The last time I was at the Brugge (Bruges) Christmas fair, in 2007, it was a short visit. It was raining and cold. The skating rink in the middle of the main town square was more slush than ice and, while the city is one of the prettiest in Belgium, I didn’t really enjoy the visit.
This year was completely different. It was a clear night with a little bite in the air. The skaters were out in force, the lights twinkled, the old buildings along the square (A UNESCO World Heritage Site) were outlined in lights and the crowd in a good mood. We enjoyed a walk through two squares worth of decorations, lights, booths, many with local handicrafts and art, and, of course with a lot of good food.
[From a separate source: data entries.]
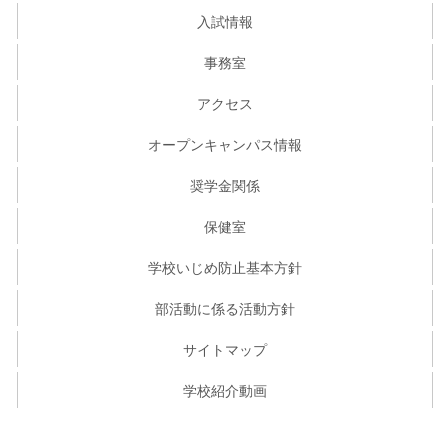
入試情報
事務室
アクセス
オープンキャンパス情報
奨学金関係
保健室
学校いじめ防止基本方針
部活動に係る活動方針
サイトマップ
学校紹介動画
Brugge is an old Hanseatic trading town known for its lace making industry. It, like Amsterdam, is a town of canals. It housed the exiled court of King Charles II of England during the Cromwell Commonwealth. In about 1500 its access to the sea silted up and the town went from 200,000 to 50,000 people. It was mainly deserted for a few hundred years. George Rodenbach wrote a novel, Bruges the Dead about the deserted city and Erich Korngold adapted the novel into an Opera “The Dead City.” In 1900 the town looked much like it had in 1500, except, of course, more rundown. In the late 1800s it became attractive for tourists drawn by Renaissance architecture, Renaissance fairs and, of course, the Christmas Market. The city’s population has bounced back to 117,000, with the old town home to around 20,000 people. This is still not the size it was in its Hanseatic days but it makes for a nice place to visit.